Prompt – In the entries below, find the line with "x right, y down, z forward, in" and the line with "Reply with compact"; give again those lines and every line between them, exactly.

Provided entries –
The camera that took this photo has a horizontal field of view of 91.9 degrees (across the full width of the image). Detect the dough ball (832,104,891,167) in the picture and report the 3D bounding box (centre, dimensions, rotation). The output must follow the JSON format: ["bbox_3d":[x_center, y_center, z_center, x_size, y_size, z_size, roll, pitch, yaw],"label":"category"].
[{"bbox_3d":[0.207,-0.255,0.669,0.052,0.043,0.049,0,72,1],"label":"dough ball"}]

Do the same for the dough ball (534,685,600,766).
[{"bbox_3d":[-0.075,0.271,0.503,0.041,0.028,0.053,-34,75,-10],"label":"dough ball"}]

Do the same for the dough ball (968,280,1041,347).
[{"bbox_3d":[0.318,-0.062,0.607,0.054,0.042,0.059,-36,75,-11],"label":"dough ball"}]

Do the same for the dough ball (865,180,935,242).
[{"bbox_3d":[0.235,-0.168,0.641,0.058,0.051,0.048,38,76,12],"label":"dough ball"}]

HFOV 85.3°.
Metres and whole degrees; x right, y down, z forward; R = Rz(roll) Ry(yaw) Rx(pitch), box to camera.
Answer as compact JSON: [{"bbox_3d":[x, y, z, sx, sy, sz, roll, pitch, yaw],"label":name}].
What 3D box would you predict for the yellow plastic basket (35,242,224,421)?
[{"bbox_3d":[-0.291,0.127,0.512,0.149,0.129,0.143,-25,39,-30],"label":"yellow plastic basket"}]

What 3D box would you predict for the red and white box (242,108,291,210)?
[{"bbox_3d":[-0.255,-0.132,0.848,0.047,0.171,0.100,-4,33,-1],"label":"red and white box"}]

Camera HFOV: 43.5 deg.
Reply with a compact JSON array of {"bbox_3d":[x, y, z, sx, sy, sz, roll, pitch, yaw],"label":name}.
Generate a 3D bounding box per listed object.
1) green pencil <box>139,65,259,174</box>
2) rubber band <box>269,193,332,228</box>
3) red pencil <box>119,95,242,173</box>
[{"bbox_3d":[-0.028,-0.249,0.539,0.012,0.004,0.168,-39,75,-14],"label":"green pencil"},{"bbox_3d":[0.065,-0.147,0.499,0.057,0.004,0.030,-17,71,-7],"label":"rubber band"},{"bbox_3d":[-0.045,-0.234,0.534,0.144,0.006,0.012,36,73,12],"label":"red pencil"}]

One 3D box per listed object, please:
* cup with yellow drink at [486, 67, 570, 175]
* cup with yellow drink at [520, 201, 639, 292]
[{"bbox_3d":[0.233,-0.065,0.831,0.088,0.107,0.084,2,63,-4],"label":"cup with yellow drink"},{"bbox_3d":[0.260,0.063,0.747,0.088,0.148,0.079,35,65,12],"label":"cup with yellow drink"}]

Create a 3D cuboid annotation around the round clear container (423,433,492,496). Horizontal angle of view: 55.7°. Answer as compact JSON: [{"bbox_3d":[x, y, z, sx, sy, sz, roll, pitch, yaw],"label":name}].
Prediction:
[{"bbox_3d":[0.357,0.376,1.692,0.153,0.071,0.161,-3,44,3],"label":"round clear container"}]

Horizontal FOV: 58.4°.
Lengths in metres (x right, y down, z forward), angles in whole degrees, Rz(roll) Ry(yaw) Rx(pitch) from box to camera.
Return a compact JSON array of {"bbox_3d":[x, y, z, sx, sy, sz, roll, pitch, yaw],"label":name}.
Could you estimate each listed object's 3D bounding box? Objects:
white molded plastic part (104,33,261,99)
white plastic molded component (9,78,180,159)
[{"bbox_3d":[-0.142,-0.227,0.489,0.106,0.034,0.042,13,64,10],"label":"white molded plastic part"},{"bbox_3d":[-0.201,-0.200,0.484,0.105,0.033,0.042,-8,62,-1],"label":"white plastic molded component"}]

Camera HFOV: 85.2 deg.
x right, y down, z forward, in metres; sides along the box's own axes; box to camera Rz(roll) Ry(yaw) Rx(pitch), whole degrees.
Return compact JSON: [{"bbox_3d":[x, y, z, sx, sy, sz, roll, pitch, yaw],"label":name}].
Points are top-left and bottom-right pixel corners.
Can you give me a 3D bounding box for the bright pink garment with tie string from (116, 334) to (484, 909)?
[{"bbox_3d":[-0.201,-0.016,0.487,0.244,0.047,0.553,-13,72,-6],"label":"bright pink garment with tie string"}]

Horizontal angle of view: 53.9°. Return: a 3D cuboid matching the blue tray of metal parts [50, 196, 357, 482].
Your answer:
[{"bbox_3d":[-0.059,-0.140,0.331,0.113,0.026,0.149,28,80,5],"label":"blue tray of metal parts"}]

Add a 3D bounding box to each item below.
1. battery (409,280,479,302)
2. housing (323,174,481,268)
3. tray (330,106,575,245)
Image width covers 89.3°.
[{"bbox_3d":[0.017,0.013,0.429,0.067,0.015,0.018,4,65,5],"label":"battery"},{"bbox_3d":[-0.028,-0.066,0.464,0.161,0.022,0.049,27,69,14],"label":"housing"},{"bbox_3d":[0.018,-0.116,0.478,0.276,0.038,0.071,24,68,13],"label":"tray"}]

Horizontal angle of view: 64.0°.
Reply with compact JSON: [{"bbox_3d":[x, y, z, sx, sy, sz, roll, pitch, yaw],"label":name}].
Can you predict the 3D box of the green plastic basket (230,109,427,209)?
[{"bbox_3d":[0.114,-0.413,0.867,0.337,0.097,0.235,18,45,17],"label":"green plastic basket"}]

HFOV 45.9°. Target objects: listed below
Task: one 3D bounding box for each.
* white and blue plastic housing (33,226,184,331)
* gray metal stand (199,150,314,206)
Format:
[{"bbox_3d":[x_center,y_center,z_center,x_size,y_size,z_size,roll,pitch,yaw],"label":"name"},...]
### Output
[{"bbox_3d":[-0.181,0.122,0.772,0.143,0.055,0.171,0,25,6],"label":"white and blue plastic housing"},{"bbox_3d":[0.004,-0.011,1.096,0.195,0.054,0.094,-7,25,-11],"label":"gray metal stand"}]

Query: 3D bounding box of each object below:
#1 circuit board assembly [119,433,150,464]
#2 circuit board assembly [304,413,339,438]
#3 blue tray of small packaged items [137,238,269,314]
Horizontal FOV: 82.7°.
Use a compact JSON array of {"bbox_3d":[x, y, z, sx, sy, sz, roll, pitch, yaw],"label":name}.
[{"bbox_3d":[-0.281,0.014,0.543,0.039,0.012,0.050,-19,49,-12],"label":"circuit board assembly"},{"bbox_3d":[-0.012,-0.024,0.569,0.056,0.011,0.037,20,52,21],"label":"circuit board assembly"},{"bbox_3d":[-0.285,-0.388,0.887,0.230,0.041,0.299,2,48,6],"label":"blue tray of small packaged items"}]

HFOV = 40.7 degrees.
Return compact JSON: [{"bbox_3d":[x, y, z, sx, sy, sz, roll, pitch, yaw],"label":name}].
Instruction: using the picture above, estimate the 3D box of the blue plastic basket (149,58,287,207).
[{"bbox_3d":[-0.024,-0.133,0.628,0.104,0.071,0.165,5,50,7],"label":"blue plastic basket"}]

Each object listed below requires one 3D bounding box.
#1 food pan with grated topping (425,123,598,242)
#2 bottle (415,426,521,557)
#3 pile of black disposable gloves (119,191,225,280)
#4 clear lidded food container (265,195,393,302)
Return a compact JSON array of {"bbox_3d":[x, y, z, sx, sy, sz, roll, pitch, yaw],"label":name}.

Task answer –
x right, y down, z forward, in metres; sides along the box's own axes; box to camera Rz(roll) Ry(yaw) Rx(pitch), whole degrees.
Return compact JSON: [{"bbox_3d":[x, y, z, sx, sy, sz, roll, pitch, yaw],"label":name}].
Points are top-left and bottom-right pixel corners.
Can you give me a 3D bounding box for the bright pink garment with tie string from (116, 334) to (484, 909)?
[{"bbox_3d":[-0.201,-0.016,0.487,0.244,0.047,0.553,-13,72,-6],"label":"bright pink garment with tie string"}]

Horizontal angle of view: 53.9°. Return: a 3D cuboid matching the blue tray of metal parts [50, 196, 357, 482].
Your answer:
[{"bbox_3d":[-0.059,-0.140,0.331,0.113,0.026,0.149,28,80,5],"label":"blue tray of metal parts"}]

Add a 3D bounding box to each item below.
1. battery (409,280,479,302)
2. housing (323,174,481,268)
3. tray (330,106,575,245)
Image width covers 89.3°.
[{"bbox_3d":[0.017,0.013,0.429,0.067,0.015,0.018,4,65,5],"label":"battery"},{"bbox_3d":[-0.028,-0.066,0.464,0.161,0.022,0.049,27,69,14],"label":"housing"},{"bbox_3d":[0.018,-0.116,0.478,0.276,0.038,0.071,24,68,13],"label":"tray"}]

Horizontal angle of view: 64.0°.
Reply with compact JSON: [{"bbox_3d":[x, y, z, sx, sy, sz, roll, pitch, yaw],"label":name}].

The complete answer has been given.